## Work task
The output is the lines below from the one with "Deployment Engineer (FDE) with expertise" through the one with "deployment, scaling, and optimization of", both included, printed exactly and with no other line.

## Excerpted records
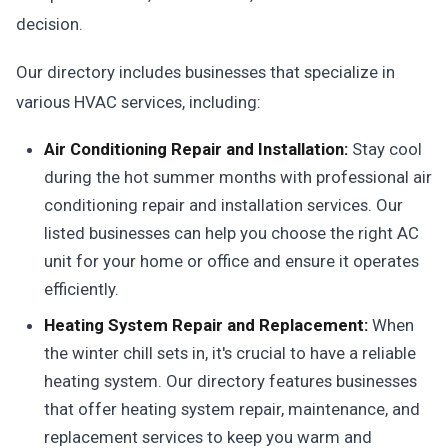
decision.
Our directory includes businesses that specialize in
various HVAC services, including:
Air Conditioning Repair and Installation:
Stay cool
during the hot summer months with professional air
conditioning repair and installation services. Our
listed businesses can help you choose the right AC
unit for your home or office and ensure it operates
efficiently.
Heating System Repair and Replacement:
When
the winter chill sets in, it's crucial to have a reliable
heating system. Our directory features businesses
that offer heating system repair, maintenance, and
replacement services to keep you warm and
* * *
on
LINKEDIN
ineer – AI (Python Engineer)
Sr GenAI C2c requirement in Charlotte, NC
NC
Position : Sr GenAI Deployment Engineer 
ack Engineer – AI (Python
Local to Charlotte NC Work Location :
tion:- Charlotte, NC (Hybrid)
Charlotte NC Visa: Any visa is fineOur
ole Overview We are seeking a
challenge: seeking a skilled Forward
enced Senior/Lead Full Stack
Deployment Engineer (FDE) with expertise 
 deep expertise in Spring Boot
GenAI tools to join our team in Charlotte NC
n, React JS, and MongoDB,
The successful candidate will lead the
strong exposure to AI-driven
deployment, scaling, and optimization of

## Solved problem
Deployment Engineer (FDE) with expertise 
 deep expertise in Spring Boot
GenAI tools to join our team in Charlotte NC
n, React JS, and MongoDB,
The successful candidate will lead the
strong exposure to AI-driven
deployment, scaling, and optimization of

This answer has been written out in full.